■ **Your assignment**:
Decide whether each statement below agrees with the database design notes, answering yes or no and quoting the deciding words from the notes: (a) The database relies on JOINs for its queries. (b) Full-text search is implemented with FTS4. (c) GRDB has been settled on as the iOS database technology.

Start of Reading passage

Database Design
Overview
The application uses a local database to store a queryable catalog of Grateful Dead shows and recordings. The database is optimized for read-heavy workloads with strategic denormalization and indexing.
Technology: - Android: Room + SQLite - iOS: TBD (GRDB recommended)
Database Size: ~10-15 MB (2,500 shows, 15,000-20,000 recordings)
Key Characteristics:
- Denormalized for fast queries (no JOINs)
- Full-text search with FTS4
- Two-tier architecture (database + filesystem cache)
- User data separate from catalog data
Quick Start
New to this codebase? Start here:
- Read Design Philosophy - understand the "why"
- Read Data Sources - understand where data comes from
- Browse entity docs below - understand what we store
Implementing iOS version? Read:
- Platform Implementation - Android vs iOS
- Entity docs - replicate schemas exactly
- Data Sources - implement import + cache
Core Concepts
Design Philosophy
The key design decisions that shape the database:
- Denormalization - Why venues are stored in show records
- JSON Storage - When and why we use JSON columns
- FTS4 Search - How full-text search works
- UPSERT Pattern - Recent shows implementation
- Two-Tier Architecture - Database vs filesystem cache
Data Sources
Where data comes from and how it flows into the system:
- Dead Metadata Package - Bulk import from GitHub repo (one-time)

End of Reading passage
Start of Provided material

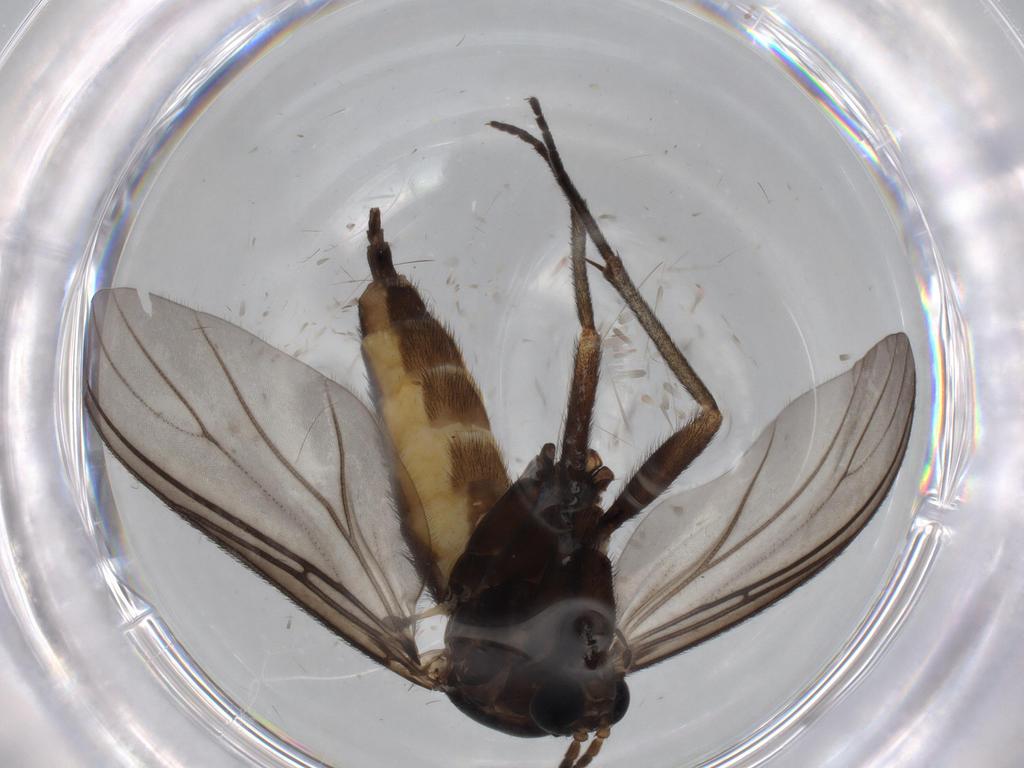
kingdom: Animalia
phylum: Arthropoda
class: Insecta
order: Diptera
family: Sciaridae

End of Provided material

■ **Written response**:
(a) No: "Denormalized for fast queries (no JOINs)"
(b) Yes: "Full-text search with FTS4"
(c) No: "iOS: TBD (GRDB recommended)"